Ma, Diamanti lo dimentica quando descrive una nazione nuova all’immigrazione, siamo invece un Paese di emigranti (o emigranti o briganti, diceva Crispi) esterni ma soprattutto interni. E facile all’oblio anche del proprio dolore. Siamo tutti stranieri per gli altri, ma siamo tutti attaccati fragilmente a un’eco di identità a una vulnerabile e minacciata parvenza di privilegio o di quello che ci sembra tale. E pochi sono autenticamente aperti al diverso, per istinto, cultura o persuasione. Perché guardare negli occhi l’altro senza diffidenza paura o arroganza richiede fatica, impone di guardare anche dentro noi stessi.

Io non so se “Terraferma” scaturisca da un “senso comune” più maturo, da una consapevolezza più responsabile e civile di Rocco e i suoi fratelli o de Il cammino della speranza. Penso che molti di una certa età guardino agli immigrati che affollano le nostre città e le colorano con le tinte della globalità, con gli stessi occhi e gli stessi sentimenti con i quali squadravano i contadini che percorrevano quel cammino dal Sud al Nord e prima ancora dal Veneto e dalla Toscana verso il triangolo industriale o le paludi pontine. Penso che abbiano dimenticato la loro disperazione e la loro miseria, ripetendo i modi e le forme dello stesso sospetto e dello stesso rifiuto. E trasmettendolo ai giovani come un contagio inarrestabile.

Che cosa resta in un contesto dove sono evaporati i capisaldi di un’etica collettiva, dove la competizione è crudele e l’opacità del futuro ha occupato l’immaginario, dove i nostri poveri sogni si sono trasformati in incubi, cosa ci resta se non esercitare noi stessi la sopraffazione di chi ci sovrasta su chi sta sotto di noi? Che cosa ci resta se non continuare a rimestare in quella miscela di “accoglienza” e “sicurezza” per decidere che è la seconda che per noi deve valere come primaria?

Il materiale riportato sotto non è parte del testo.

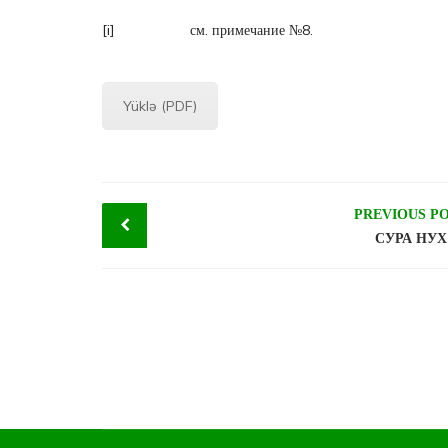
[i]
см. примечание №8.
Yüklə (PDF)
Post
PREVIOUS P
СУРА НУХ
navigation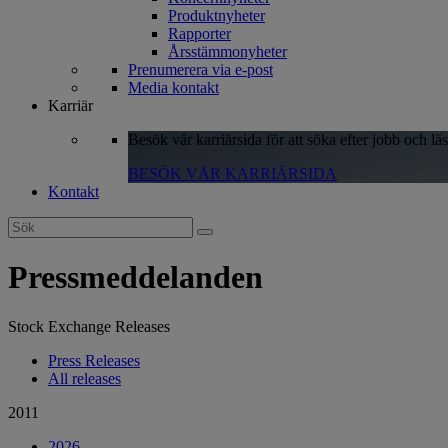
Produktnyheter
Rapporter
Årsstämmonyheter
Prenumerera via e-post
Media kontakt
Karriär
Besök vår karriärsida för att söka efter jobb och lä
BESÖK VÅR KARRIÄRSIDA
Kontakt
Search
for:
Pressmeddelanden
Stock Exchange Releases
Press Releases
All releases
2011
2026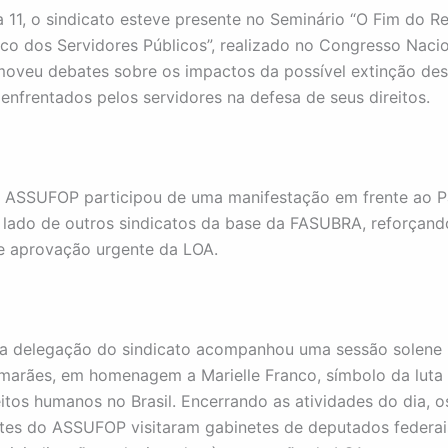
a 11, o sindicato esteve presente no Seminário “O Fim do R
ico dos Servidores Públicos”, realizado no Congresso Nacio
oveu debates sobre os impactos da possível extinção des
 enfrentados pelos servidores na defesa de seus direitos.
o ASSUFOP participou de uma manifestação em frente ao P
o lado de outros sindicatos da base da FASUBRA, reforçand
e aprovação urgente da LOA.
a delegação do sindicato acompanhou uma sessão solene 
marães, em homenagem a Marielle Franco, símbolo da luta 
eitos humanos no Brasil. Encerrando as atividades do dia, o
tes do ASSUFOP visitaram gabinetes de deputados federai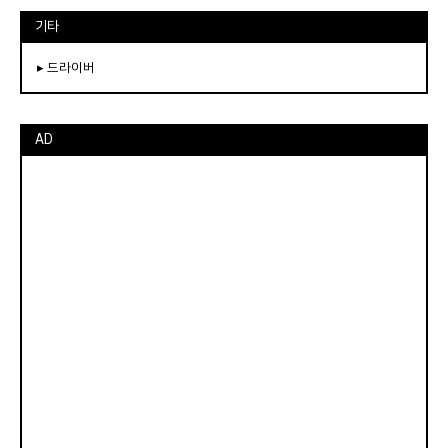
기타
▸ 드라이버
AD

Eh si la storia siamo noi. Ne siamo talmente convinti, noi che viviamo al centro del mondo, noi modernizzati, noi civilizzati, noi acculturati che quando ci sentiamo più illuminati concediamo – nel migliore dei casi – a chi arriva, un po’ di tolleranza, un po’ di licenza nella lotta tra identità e storia a viversi brandelli di folklore, qualcosa al di sotto di presenza e di testimonianza. Ma il peggiore dei casi invece è la politica del governo che non è poi molto lontana da un sentimento comune, la collaudata tecnica brutale del rifiuto di questa “massa immobile di carne, informe senza volto” del respingimento cinico che si riserva a chi non è abilitato a vivere una vita propria che non gli appartiene in un mondo dove tutto è profitto, mercato, consumo e possesso, perché negata nei suoi fondamenti. Una vita cui la sua stessa nudità viene rinfacciata come una colpa e un capo di imputazione, quello di non aver nulla da perdere che espone al rischio, all’umiliazione e alla trasgressione.

Io non so se nella percezione sociale l’immigrazione costituisca un problema “culturale”, se la preoccupazione che gli italiani rivelano più o meno palesemente sia indotta dalla costruzione, artatamente alimentata, mediatica e politica, di una sicurezza minacciata dalle orde, dagli esodi biblici. Non so se invece sia originata e si concretizzi in una esaltazione dell’incertezza economica e occupazionale. Probabilmente il supposto accerchiamento lamentato in vaste aree del nord paese, indecifrabile, irrazionale, ineluttabile, è una miscela di questi ingredienti. E contribuisce al disegno di questo ceto politico irresoluto imbelle e incapace: quello di far sentire il Paese fragile, in pericolo, assediato, solo, inerme. Le condizioni perfette per affidarsi, per consegnarsi a uomini decisi, autoritari, cinici, ricchi, spietati, senza scrupoli e senza compassione. I più attrezzati per dialogare con un mercato e una finanza altrettanto cinici e spericolati. Si sopravvalutano e noi non dobbiamo credere loro. Né ai loro propositi né alle loro promesse. E nemmeno alle loro minacce. Né tantomeno alle loro “politiche”.

Il XXI secolo non sarà migliore del XX se non impariamo a vivere nel mondo e con gli altri. Non bastano i prodotti volonterosi degli uomini di cultura, libri, film, tesi di laurea, mostre, sull’avventura nuda cruda e disperata dei viaggi da un posto all’altro del mondo, fuori dall’oceano della disperazione magari per annegare in un piccolo tratto di mare. Siamo noi tutti che dobbiamo affrontare la traversata metaforica dell’esistenza, noi con gli altri e verso gli altri, perché è poi questo il senso della vita, della ricerca di un significato, dello spingersi oltre la paura. “Fatti non foste…” ecco, non siamo fatti per questo meschino e crudele rinchiuderci in una sopravvivenza minacciata in attesa di qualche apocalisse. Siamo fatti invece per la bellissima arte della felicità e della bellezza e dell’incontro e dell’amore, e non solo sullo schermo.